What Is a Franchise?
A franchise is a business model where one party (the franchisee) pays another (the franchisor) for the right to operate a business using the franchisor's brand, systems, and support. In exchange, the franchisee pays an initial franchise fee and ongoing royalties, typically a percentage of gross revenue.
The Franchise Relationship
A franchise is a legal and commercial relationship between the owner of a trademark, brand, or business system (the franchisor) and an individual or entity that wants to use that system to operate a business (the franchisee).
The franchisee gets: - A proven business model and operating system - Brand recognition and customer trust - Training and ongoing support - Marketing programs and national campaigns - Purchasing power from group buying
The franchisor gets: - Initial franchise fees (typically $20,000 to $50,000) - Ongoing royalties (typically 4% to 8% of gross revenue) - Rapid expansion without the capital of opening company-owned locations - A motivated operator running each location
Types of Franchise Relationships
**Business Format Franchising** is the most common type. The franchisee gets the complete business system: brand, products, operations manual, training, marketing, and ongoing support. Think McDonald's, Subway, Anytime Fitness.
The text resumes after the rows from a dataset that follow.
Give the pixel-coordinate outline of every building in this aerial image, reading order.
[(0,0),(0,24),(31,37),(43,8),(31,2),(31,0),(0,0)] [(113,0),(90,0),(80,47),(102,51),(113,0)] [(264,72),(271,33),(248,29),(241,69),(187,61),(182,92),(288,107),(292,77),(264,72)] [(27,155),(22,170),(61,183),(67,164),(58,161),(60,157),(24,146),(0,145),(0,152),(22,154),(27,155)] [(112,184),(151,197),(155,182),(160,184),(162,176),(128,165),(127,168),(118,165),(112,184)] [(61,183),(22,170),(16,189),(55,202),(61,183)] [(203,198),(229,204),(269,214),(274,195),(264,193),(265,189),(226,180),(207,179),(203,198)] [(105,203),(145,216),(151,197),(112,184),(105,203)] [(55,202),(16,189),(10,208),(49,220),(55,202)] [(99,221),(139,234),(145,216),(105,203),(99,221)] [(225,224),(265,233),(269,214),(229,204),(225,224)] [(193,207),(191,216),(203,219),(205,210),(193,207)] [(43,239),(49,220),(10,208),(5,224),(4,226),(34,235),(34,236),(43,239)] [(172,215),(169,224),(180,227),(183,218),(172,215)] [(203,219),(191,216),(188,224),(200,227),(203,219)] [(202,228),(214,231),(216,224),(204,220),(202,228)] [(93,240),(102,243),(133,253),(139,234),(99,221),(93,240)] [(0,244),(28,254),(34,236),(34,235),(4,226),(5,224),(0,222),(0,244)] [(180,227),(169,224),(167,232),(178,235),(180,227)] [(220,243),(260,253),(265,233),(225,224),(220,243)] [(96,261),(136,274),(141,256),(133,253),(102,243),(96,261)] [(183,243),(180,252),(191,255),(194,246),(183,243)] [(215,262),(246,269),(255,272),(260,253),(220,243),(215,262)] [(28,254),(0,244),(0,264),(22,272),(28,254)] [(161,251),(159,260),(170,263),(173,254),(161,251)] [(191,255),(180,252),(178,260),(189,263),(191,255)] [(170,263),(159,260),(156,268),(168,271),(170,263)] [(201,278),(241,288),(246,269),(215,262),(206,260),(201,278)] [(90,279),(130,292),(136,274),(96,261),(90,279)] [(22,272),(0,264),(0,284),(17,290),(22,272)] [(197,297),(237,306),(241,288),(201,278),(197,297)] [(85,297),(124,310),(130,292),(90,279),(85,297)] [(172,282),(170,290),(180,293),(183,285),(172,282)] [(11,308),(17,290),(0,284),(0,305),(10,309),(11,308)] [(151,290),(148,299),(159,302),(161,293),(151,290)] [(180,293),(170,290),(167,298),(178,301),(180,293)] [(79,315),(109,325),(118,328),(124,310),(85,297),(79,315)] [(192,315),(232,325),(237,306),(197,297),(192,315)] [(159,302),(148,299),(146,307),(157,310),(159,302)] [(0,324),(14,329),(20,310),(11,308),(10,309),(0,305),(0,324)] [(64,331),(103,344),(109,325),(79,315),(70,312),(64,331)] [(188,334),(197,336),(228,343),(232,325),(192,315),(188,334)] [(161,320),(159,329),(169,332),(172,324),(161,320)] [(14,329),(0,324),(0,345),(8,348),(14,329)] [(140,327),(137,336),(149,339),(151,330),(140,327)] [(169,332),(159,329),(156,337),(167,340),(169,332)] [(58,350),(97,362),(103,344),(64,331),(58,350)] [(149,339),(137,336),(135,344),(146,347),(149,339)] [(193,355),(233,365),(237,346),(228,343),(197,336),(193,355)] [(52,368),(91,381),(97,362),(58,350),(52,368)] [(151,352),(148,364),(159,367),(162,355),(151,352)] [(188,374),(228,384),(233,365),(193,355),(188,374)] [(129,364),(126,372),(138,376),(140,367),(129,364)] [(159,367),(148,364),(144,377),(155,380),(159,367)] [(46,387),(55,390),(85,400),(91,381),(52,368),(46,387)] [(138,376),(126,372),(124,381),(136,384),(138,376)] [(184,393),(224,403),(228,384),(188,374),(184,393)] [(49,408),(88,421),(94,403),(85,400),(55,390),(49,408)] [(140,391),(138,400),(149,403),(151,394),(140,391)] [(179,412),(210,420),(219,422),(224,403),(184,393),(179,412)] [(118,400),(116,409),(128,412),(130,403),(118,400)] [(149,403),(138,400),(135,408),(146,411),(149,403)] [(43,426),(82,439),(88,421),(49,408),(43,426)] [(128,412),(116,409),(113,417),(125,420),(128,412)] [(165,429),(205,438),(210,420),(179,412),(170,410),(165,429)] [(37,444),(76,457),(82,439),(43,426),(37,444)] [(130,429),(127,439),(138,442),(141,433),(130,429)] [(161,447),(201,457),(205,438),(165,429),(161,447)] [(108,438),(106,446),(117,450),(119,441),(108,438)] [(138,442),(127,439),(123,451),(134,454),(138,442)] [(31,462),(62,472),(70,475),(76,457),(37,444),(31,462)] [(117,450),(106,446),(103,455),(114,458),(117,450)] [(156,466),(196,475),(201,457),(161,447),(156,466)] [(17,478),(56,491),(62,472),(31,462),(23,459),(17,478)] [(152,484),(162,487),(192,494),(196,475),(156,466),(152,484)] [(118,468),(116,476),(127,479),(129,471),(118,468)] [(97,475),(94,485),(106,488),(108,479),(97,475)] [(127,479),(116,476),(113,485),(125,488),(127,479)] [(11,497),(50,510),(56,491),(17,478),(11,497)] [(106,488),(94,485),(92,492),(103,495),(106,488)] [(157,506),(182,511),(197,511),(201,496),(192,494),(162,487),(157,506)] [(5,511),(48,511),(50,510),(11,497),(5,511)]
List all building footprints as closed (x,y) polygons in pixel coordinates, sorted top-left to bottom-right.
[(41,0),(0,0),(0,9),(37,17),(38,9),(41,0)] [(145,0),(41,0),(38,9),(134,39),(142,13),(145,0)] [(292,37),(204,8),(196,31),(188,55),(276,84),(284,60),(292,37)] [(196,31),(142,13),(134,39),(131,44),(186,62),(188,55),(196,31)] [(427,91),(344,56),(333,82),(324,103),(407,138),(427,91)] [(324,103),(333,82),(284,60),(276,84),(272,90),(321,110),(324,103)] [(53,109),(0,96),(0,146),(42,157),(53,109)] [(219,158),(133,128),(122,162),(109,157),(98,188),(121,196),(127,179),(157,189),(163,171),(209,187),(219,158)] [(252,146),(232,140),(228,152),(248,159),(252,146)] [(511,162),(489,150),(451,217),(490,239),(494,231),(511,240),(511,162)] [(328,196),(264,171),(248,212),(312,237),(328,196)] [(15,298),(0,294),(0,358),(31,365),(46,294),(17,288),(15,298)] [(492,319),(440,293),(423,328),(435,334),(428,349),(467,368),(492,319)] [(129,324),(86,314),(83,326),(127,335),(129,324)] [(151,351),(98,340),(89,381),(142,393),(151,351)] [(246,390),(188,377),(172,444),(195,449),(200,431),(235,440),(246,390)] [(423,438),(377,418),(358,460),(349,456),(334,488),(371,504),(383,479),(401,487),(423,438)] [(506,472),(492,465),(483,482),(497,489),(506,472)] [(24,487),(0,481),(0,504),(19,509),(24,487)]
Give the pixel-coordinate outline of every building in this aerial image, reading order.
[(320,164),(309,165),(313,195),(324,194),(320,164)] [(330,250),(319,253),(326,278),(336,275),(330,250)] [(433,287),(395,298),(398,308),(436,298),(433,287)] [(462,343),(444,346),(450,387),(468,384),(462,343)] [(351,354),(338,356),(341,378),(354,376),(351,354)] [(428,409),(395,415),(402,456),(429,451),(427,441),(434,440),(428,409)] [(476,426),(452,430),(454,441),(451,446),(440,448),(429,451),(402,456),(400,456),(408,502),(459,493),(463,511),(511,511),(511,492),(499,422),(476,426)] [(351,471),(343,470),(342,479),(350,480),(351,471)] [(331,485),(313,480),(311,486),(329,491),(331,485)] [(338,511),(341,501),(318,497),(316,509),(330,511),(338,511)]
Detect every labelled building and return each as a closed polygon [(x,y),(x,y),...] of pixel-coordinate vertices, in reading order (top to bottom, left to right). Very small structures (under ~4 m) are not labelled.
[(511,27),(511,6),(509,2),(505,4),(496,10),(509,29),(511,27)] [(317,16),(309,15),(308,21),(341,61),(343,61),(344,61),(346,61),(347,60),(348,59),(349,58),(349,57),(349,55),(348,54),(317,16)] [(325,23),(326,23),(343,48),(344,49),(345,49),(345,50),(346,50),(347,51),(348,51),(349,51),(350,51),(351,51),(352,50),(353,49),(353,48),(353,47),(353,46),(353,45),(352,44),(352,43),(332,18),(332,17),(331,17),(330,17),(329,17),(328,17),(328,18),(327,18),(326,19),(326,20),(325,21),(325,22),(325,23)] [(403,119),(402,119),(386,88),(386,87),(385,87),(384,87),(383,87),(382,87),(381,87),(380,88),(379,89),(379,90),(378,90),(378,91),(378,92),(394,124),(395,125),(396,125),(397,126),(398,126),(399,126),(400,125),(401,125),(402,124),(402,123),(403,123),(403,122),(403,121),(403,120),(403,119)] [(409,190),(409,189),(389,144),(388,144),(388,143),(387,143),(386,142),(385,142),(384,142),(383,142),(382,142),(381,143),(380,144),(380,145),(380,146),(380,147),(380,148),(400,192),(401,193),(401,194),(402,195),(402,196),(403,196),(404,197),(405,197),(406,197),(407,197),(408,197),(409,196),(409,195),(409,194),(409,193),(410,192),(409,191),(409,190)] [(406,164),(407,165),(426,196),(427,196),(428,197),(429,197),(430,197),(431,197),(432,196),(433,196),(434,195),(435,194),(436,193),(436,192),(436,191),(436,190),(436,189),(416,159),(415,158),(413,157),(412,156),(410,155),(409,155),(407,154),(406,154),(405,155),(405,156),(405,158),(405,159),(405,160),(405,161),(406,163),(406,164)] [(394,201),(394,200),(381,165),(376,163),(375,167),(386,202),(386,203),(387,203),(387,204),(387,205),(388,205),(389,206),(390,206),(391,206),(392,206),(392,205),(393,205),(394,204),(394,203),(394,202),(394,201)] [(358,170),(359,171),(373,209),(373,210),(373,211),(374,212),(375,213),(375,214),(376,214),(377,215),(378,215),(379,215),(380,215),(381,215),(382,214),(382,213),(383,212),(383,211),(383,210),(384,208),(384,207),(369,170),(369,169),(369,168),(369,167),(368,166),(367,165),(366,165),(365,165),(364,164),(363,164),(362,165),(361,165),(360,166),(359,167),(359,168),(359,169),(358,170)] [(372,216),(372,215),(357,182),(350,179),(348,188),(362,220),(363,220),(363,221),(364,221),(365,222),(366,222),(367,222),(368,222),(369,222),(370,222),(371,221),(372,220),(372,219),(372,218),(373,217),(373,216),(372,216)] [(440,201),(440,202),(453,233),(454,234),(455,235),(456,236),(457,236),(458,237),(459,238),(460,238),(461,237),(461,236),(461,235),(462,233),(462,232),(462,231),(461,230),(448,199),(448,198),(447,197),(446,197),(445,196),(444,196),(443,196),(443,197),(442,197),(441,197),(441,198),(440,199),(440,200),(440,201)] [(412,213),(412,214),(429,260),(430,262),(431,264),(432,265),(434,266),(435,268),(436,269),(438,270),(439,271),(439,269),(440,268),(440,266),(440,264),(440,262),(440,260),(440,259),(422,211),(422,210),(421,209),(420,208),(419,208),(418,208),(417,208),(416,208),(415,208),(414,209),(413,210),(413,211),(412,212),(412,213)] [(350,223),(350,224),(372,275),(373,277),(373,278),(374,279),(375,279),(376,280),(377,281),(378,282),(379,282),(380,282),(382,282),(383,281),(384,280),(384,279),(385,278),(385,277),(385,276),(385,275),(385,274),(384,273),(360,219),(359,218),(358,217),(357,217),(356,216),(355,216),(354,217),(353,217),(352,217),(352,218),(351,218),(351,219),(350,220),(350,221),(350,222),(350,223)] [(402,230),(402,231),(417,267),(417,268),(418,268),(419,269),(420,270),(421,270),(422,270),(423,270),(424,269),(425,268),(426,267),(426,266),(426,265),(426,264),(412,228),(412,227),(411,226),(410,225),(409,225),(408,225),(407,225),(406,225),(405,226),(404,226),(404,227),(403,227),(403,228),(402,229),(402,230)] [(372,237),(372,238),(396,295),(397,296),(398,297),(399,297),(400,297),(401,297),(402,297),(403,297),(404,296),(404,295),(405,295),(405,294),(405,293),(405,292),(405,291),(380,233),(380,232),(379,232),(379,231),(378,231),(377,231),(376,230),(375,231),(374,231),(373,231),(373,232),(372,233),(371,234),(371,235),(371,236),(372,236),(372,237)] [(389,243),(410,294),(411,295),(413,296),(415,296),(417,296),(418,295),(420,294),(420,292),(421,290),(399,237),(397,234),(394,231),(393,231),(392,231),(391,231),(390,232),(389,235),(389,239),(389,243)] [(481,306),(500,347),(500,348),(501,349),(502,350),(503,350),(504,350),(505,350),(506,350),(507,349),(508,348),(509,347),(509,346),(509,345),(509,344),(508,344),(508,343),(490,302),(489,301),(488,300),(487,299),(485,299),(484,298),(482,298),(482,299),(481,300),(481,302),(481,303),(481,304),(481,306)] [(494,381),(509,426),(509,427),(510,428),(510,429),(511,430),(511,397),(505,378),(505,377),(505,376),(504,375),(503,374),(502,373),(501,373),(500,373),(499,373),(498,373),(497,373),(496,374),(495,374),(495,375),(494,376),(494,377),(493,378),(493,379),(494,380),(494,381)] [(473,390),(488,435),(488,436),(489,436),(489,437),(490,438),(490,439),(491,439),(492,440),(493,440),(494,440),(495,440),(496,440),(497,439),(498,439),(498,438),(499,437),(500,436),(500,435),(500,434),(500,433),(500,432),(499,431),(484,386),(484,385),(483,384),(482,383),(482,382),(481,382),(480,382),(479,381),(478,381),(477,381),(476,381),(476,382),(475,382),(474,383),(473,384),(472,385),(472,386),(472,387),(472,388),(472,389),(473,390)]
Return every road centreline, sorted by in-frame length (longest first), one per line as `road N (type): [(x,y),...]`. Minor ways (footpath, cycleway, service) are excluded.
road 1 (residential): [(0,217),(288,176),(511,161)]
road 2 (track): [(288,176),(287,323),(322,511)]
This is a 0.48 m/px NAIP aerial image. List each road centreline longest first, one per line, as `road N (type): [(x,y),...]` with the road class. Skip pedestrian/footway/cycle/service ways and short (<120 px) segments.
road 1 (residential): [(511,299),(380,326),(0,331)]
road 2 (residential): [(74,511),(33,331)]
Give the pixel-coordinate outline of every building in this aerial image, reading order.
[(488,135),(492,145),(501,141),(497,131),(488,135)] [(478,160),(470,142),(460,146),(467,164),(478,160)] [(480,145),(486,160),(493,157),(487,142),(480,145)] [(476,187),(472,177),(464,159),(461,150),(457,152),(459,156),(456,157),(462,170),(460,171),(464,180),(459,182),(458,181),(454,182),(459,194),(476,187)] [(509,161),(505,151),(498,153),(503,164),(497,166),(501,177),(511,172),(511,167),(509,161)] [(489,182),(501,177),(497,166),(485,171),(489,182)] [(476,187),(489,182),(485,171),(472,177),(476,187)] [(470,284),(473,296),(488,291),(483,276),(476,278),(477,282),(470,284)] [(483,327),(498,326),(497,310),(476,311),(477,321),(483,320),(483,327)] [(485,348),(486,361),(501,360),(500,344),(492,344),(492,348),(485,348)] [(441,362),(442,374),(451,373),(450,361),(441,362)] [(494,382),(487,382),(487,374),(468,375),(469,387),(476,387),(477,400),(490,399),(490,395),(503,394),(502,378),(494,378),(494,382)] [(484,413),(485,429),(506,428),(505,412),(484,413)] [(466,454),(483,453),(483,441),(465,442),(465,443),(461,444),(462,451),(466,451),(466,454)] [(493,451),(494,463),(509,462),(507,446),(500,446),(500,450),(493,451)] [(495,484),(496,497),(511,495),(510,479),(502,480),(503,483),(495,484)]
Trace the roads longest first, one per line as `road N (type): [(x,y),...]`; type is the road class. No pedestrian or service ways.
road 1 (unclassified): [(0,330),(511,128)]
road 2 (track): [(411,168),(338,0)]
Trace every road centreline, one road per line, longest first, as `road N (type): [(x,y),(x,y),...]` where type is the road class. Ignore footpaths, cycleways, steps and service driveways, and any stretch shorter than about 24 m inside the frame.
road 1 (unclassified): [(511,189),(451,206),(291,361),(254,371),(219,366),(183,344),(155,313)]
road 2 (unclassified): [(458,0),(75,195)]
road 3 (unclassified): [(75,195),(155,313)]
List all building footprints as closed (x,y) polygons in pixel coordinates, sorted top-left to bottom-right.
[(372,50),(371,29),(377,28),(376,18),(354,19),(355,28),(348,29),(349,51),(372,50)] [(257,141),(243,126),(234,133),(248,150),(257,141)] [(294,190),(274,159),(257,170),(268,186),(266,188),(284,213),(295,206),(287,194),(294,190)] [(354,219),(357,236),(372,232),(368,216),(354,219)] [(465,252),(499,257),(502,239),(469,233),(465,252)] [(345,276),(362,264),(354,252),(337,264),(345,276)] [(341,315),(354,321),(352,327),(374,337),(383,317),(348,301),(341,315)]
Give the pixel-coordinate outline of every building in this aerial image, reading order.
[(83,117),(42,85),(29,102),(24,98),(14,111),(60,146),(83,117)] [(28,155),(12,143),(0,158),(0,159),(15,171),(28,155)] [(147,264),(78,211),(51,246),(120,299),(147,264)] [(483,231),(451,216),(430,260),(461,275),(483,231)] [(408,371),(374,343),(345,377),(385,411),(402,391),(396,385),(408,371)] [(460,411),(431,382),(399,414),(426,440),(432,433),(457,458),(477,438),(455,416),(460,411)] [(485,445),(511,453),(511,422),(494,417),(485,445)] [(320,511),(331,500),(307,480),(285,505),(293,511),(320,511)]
**Product Franchising** (or distributorships) involves a manufacturer granting a dealer the right to sell its products. The dealer uses the manufacturer's brand but operates more independently. Think car dealerships or gas stations.
**Manufacturing Franchising** gives the franchisee the right to produce and sell the franchisor's product using their proprietary formula or process. Think Coca-Cola bottlers.
Key Franchise Statistics (2025)
- There are approximately 805,000 franchise establishments in the United States
- Franchising contributes over $860 billion to the US GDP
- The franchise sector employs roughly 8.7 million people
- Franchised businesses have a higher success rate than independent startups, though failure is still common
How Franchising Differs from Licensing
Licensing grants permission to use intellectual property (a trademark, patent, or process) but does not include the full business system, training, or operational support that defines a franchise. The legal distinction matters because franchises are regulated by the FTC Franchise Rule, while licenses are not.